To my knowledge (but I might have missed some recent results), there is no known ASCII-compatible collision on MD5.
The main conceptual reason for that is that collision-finding works by introducing some small bit differences, and then trying to cancel out these differences with each other, before they spread too much in the algorithm. Namely, for a given input message m, you consider message m' which differs from m by a few bits. By comparing all the internal values in the computation of MD5 on m and m', you can see the differences propagate. Two differences on the same bit may cancel out, sometimes with probability 1 (if you flip the same bit twice, you get back to the same value), sometimes with a lower probability, i.e. it works only for some possible internal values. That's because operations in MD5 are not just XOR; there are also some bitwise non-linear functions, and a lot of additions. Additions imply carry propagation. A lot of MD5 cryptanalysis is about coping with carry propagation.
Thus, an MD5 collision attack is mostly about choosing a differential path, i.e. a difference between m and m', which has a non-negligible probability of being fulfilled throughout the algorithm and cancelling itself out, yielding a collision. Then you try a lot of pairs (m,m') which differ by that source difference, until you get lucky. Message modification techniques are ways to improve your chances by tweaking pairs of messages which do not work for the whole differential, but almost work. Regardless of such techniques, you still have to work with a differential path which has a not-too-low probability of fulfilment.
Since carry propagation is the main problem in designing a good differential path, the useful tool for that is to modify the upper bit of 32-bit words. Indeed, if 32-bit words u and v differ only by their most significant bit, then u+v will necessarily be equal to 0x80000000, for all values of (u,v): for that bit, there is no carry (the carry, if any, "falls off" the word because we are using a 32-bit addition which truncates the result to 32 bits). That's a one-bit input difference which yields a one-bit output difference with probability 1: a very useful tool. It turns out that most (all of ?) known differential paths which have a high enough probability to yield a practical attack rely, at some point, on such one-bit differences on upper bits.
However, playing with the upper bit of an input word means that there is at least one byte in the colliding pair such that one of the messages will include a byte value in the 128-255 range. I.e. a non-ASCII byte.
A lot of what I explained above is based on vague hand-waving, but it should show the gist of the idea: the "fast" known ways to obtain a MD5 collision imply playing with a few bits of a message, and, right now, this includes the high bit of some bytes, making one of the colliding messages non-ASCII.

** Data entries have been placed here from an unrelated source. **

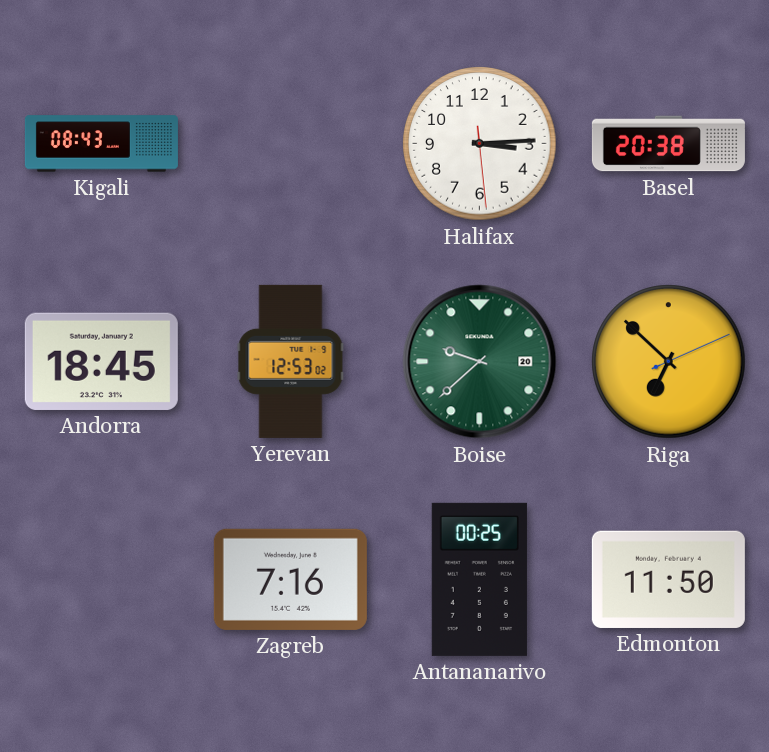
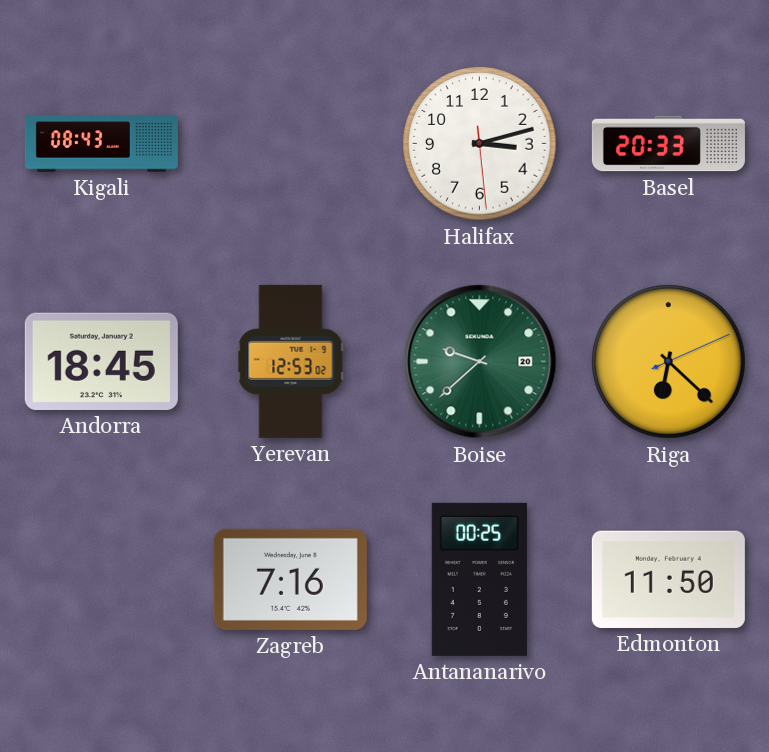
Halifax: 3:14 -> 3:12
Basel: 20:38 -> 20:33
Riga: 6:52 -> 6:22
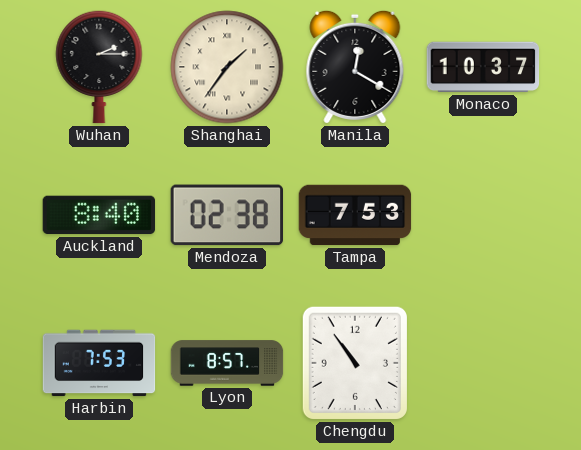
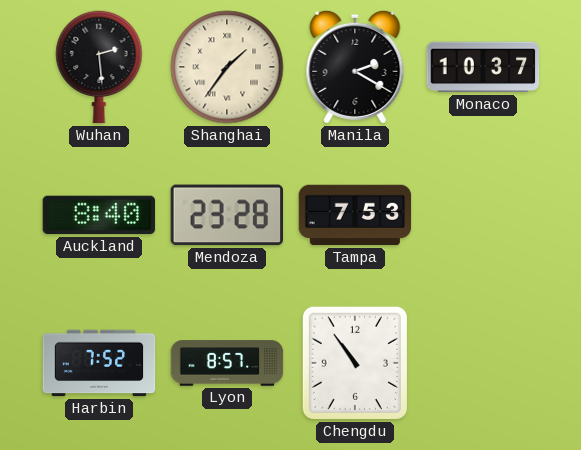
Wuhan: 2:15 -> 2:29
Manila: 12:20 -> 2:20
Mendoza: 02:38 -> 23:28
Harbin: 7:53 -> 7:52
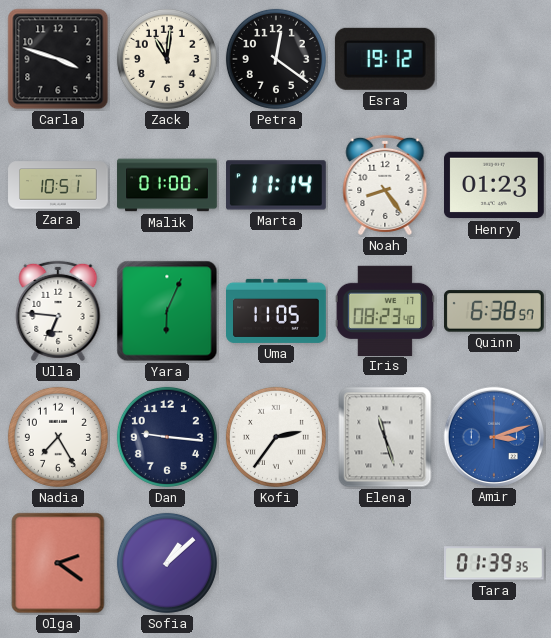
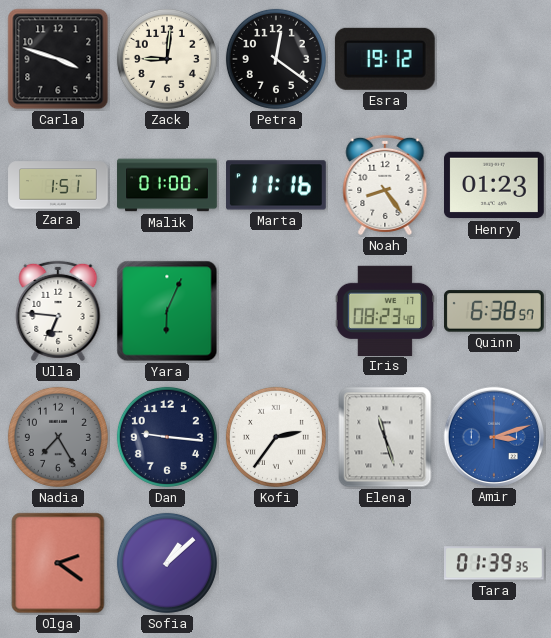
Zack: 11:01 -> 9:01
Zara: 10:51 -> 1:51
Marta: 11:14 -> 11:16
Uma: 11:05 -> none
Nadia dial: white -> grey
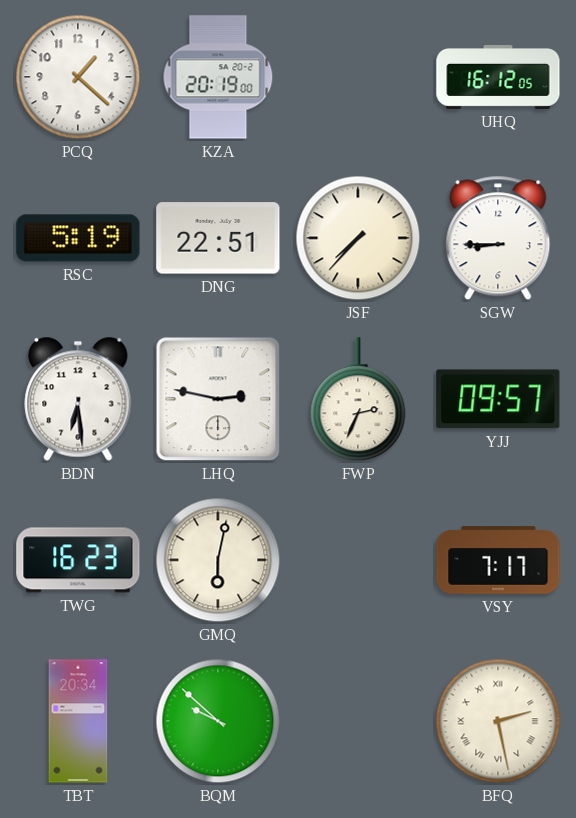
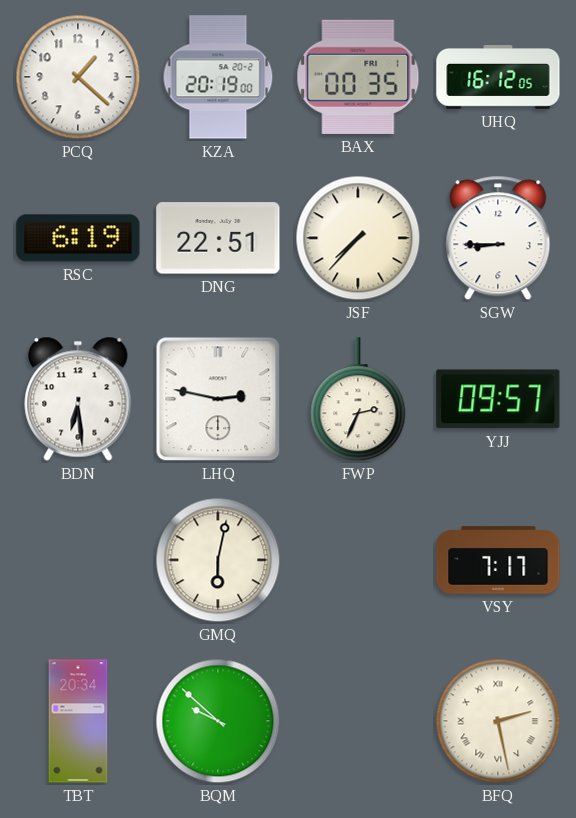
BAX: none -> 00:35
RSC: 5:19 -> 6:19
TWG: 16:23 -> none
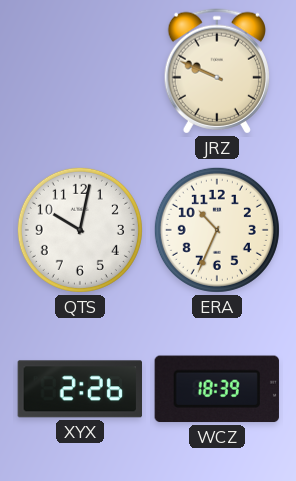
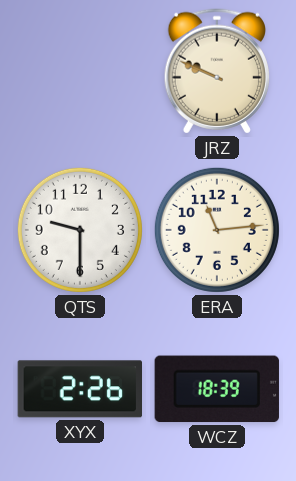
QTS: 10:02 -> 9:30
ERA: 10:34 -> 11:14
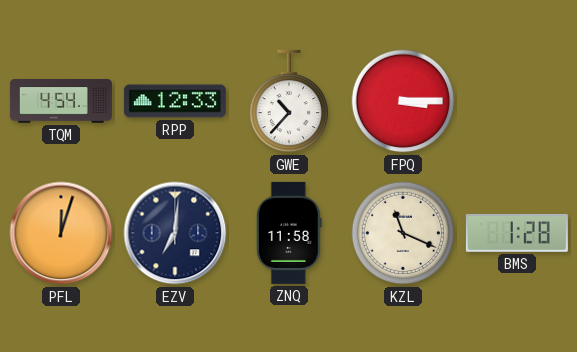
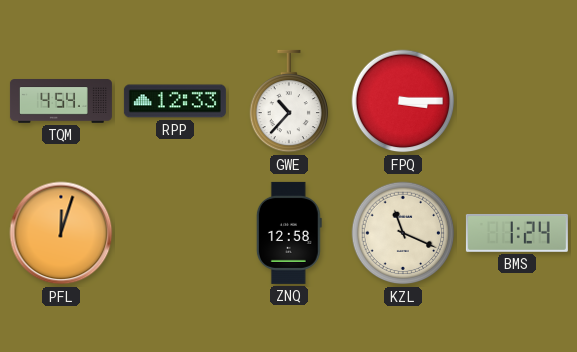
EZV: 7:01 -> none
ZNQ: 11:58 -> 12:58
BMS: 1:28 -> 1:24
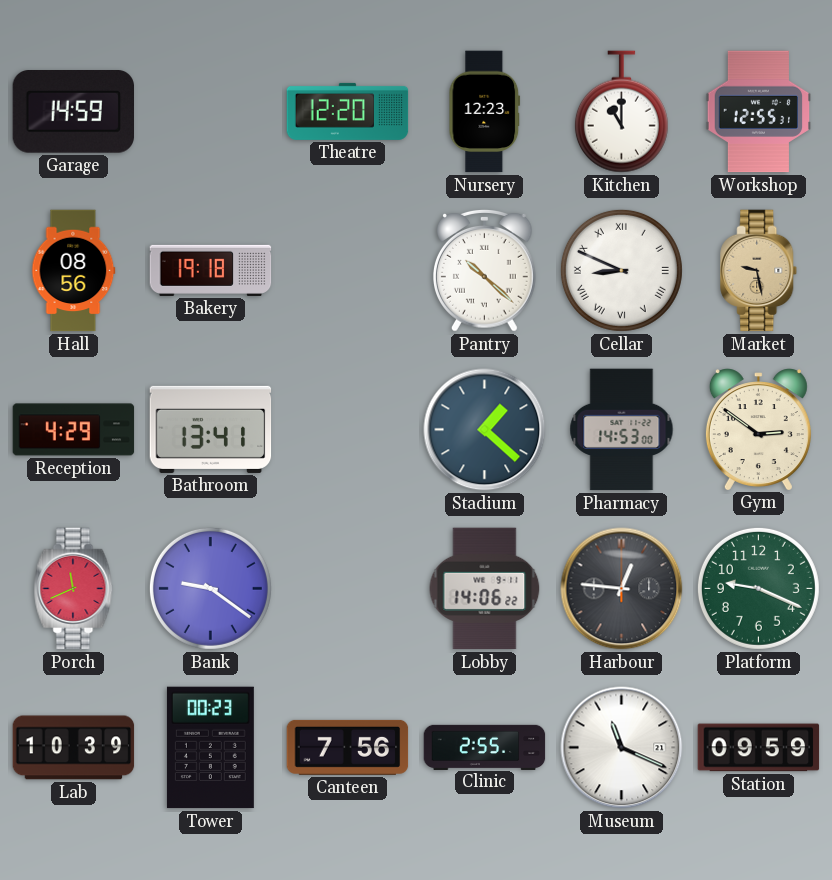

The slow way of finding collisions is to try random messages until a collision is found, with no constraint -- so these messages could then be full-ASCII. If you generate a lot of 11-character passwords, with characters being uppercase and lowercase letters and digits, then you should reach a collision when you have hashed about 264 of them, i.e. about one third of all possible 11-character passwords. Unfortunately, while a 264 effort is technologically feasible, it is still very expensive, and nobody has run it. Yet. At least publicly.
From the outside, there is very little you can do to determine the way the password is stored. At best, if password verification appears to be very fast (server responds within a few milliseconds), then you can prove that the password hashing is insufficiently iterated (unless it uses a "pepper", in which case it might be fast and secure at the same time -- see this answer for terminology). Otherwise, to prove the use of a specific hash function, you need collisions, because that's all the information you can obtain: whether a given password works for a given user, or not.
If you can look at the database contents (and the whole point of hashing passwords is based on the idea of an attacker who can do exactly that), then you have a lot of extra information:
- If two users with the same password obtain the same hash value, then there is no salt (that's bad).
- If two users with the same password do not obtain the same hash value, but the same user, changing his password back to a previous password, gets his hash back to the old value as well, then there is no real salt; the user name is used as (part of) the salt (that's bad too, albeit less so).
- You can try candidate hash functions directly.